The REIT, which trades under the ticker symbol CXP, saw share prices rise before markets opened Thursday after the letter became public.

“We have spent considerable energy and time evaluating Columbia’s portfolio, operating markets, management and strategy, and have made a meaningful investment in the Company,” the investors wrote in the letter. “However, we are concerned about the Company’s lengthy track record of underperformance in the public market and challenges the Company faces on its current course.”

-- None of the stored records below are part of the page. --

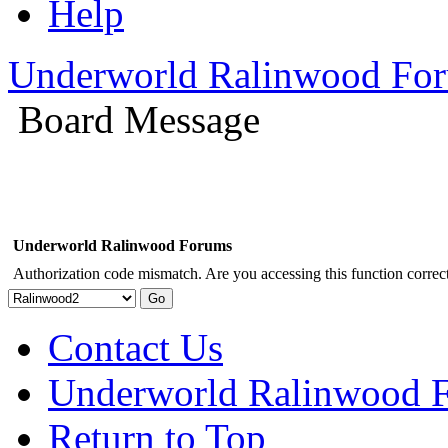
Help
Underworld Ralinwood Fo
Board Message
Underworld Ralinwood Forums
Authorization code mismatch. Are you accessing this function correct
Contact Us
Underworld Ralinwood 
Return to Top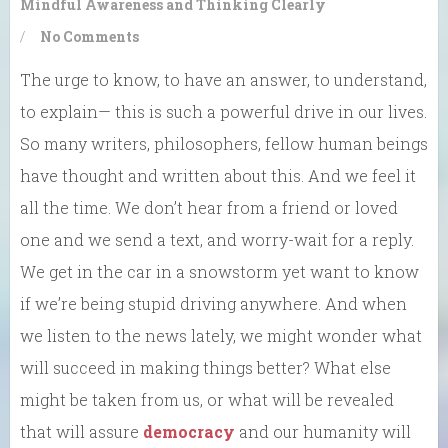
Mindful Awareness and Thinking Clearly
/
No Comments
The urge to know, to have an answer, to understand,
to explain— this is such a powerful drive in our lives.
So many writers, philosophers, fellow human beings
have thought and written about this. And we feel it
all the time. We don’t hear from a friend or loved
one and we send a text, and worry-wait for a reply.
We get in the car in a snowstorm yet want to know
if we’re being stupid driving anywhere. And when
we listen to the news lately, we might wonder what
will succeed in making things better? What else
might be taken from us, or what will be revealed
that will assure
democracy
and our humanity will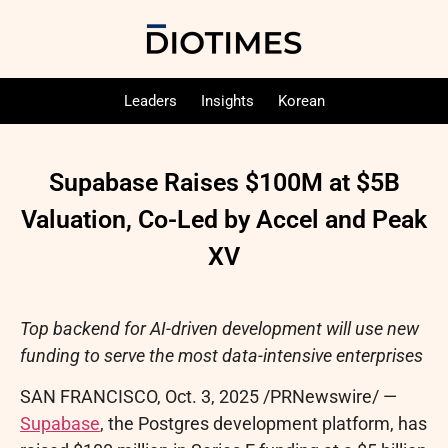
Leaders
Insights
Korean
Supabase Raises $100M at $5B
Valuation, Co-Led by Accel and Peak
XV
Top backend for AI-driven development will use new
funding to serve the most data-intensive enterprises
SAN FRANCISCO
,
Oct. 3, 2025
/PRNewswire/ —
Supabase
, the Postgres development platform, has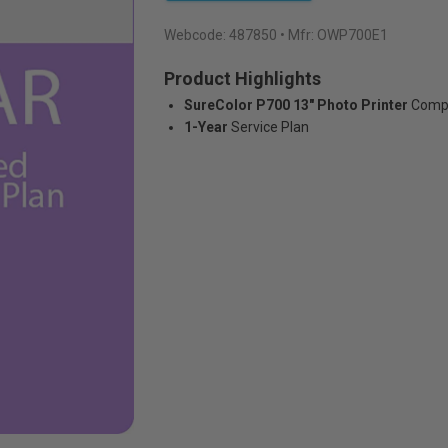
Webcode:
487850
• Mfr: OWP700E1
Product Highlights
SureColor P700 13" Photo Printer
Compa
1-Year
Service Plan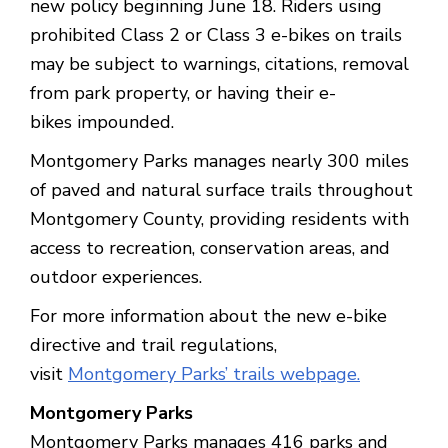
new policy beginning June 18. Riders using
prohibited Class 2 or Class 3 e-bikes on trails
may be subject to warnings, citations, removal
from park property, or having their e-
bikes impounded.
Montgomery Parks manages nearly 300 miles
of paved and natural surface trails throughout
Montgomery County, providing residents with
access to recreation, conservation areas, and
outdoor experiences.
For more information about the new e-bike
directive and trail regulations,
visit
Montgomery Parks’ trails webpage.
Montgomery Parks
Montgomery Parks manages 416 parks and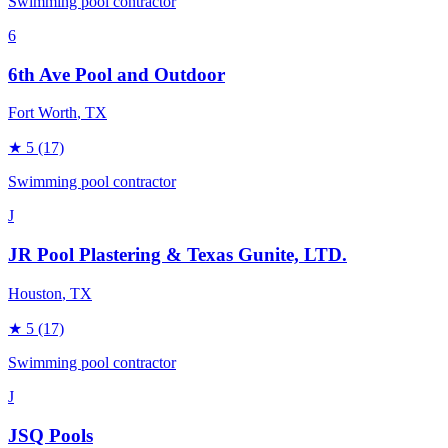
Swimming pool contractor
6
6th Ave Pool and Outdoor
Fort Worth
, TX
★
5
(17)
Swimming pool contractor
J
JR Pool Plastering & Texas Gunite, LTD.
Houston
, TX
★
5
(17)
Swimming pool contractor
J
JSQ Pools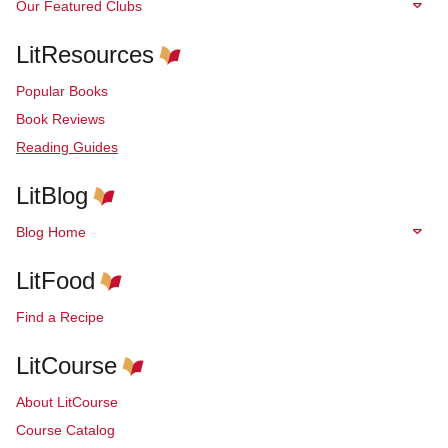
Our Featured Clubs
LitResources
Popular Books
Book Reviews
Reading Guides
LitBlog
Blog Home
LitFood
Find a Recipe
LitCourse
About LitCourse
Course Catalog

In the letter, the three companies argue that they could deliver shareholders with "immediate liquidity at a full and fair valuation," after “years of value erosion,” while taking over the reigns to steer the company forward. 

“In our view, our proposal delivers full value that exceeds what the Company can be expected to achieve in the coming years based on the expected public market challenges and leadership’s stated plans,” they state in the letter. 

Columbia Property Group owns office buildings in New York, San Francisco, Washington, D.C., and Boston, including the 482K SF former New York Times building at 229 West 43rd St. in Midtown.

CXP also had signed a full-building lease with WeWork for a development project at 149 Madison Ave. in 2019, but that deal fell apart last summer. It also owns nearly 50% of the spec development 799 Broadway, which, like 149 Madison, has not yet signed a tenant, according to CXP regulatory filings.

It purchased Normandy Real Estate Partners for $100M in 2019, adding buildings such as Terminal Warehouse in Chelsea — and the large acquisition loan Normandy and its partner, L&L Holding Co., took out to buy it — to its portfolio.